Badan Pusat Statistik (BPS) menyampaikan, tekanan inflasi global turut memengaruhi ekonomi di berbagai negara mitra dagang Indonesia seperti Amerika Serikat (AS) yang saat ini mengalami inflasi hingga 9,1%, Singapura 6,7%, Korea Selatan 6,0%, China 2,5%, dan Jepang 2,4%.
Kondisi ekonomi tersebut di atas tidak terlepas dari pengaruh konflik geopolitik Rusia dan Ukraina. Belum usainya gejolak di kedua negara tersebut, membuat Deputi Bidang Statistik Distribusi dan Jasa BPS Setianto mengimbau agar Indonesia waspada dengan ketegangan yang mulai terjadi antara China dan Taiwan.
“Memanasnya situasi politik antara China dan Taiwan, perkembangan ini perlu kita waspadai, karena kedua negara ini penting dalam perdagangan internasional Indonesia,” ujar Deputi Bidang Statistik Distribusi dan Jasa BPS Setianto dalam konferensi pers BPS, Senin (15/8).

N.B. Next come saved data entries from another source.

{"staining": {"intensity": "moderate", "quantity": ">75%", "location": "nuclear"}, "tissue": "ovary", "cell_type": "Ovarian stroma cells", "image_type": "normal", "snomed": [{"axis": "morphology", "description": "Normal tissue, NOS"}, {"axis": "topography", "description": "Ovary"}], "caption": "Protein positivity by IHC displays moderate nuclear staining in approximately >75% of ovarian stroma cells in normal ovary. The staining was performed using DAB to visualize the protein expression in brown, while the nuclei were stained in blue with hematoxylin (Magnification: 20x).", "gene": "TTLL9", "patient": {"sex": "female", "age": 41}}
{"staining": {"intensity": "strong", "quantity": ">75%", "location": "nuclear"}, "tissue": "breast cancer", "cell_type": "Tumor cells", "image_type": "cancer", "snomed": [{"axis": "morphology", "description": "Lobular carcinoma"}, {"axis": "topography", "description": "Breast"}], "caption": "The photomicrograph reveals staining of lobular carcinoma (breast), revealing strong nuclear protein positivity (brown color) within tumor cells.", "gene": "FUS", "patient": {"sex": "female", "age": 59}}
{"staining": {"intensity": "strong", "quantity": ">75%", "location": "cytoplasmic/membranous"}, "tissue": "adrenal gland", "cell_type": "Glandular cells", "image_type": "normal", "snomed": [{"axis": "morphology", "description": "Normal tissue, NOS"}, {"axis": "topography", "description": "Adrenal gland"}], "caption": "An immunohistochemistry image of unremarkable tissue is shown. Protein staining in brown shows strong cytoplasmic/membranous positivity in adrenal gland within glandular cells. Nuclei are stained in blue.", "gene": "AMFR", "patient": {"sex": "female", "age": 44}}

Berkaitan dengan China, menurut Setianto, Indonesia memiliki net ekspor impor dengan negara mitra dagang China cukup tinggi, yakni di 2021 mencapai 23,21% dari total ekspor Indonesia dan 28,70% dari total impor Indonesia. Untuk Juni 2022, terpantau total ekspor Indonesia dari China mencapai di kisaran US$5,1 miliar dan impor sekitar US$6 miliar.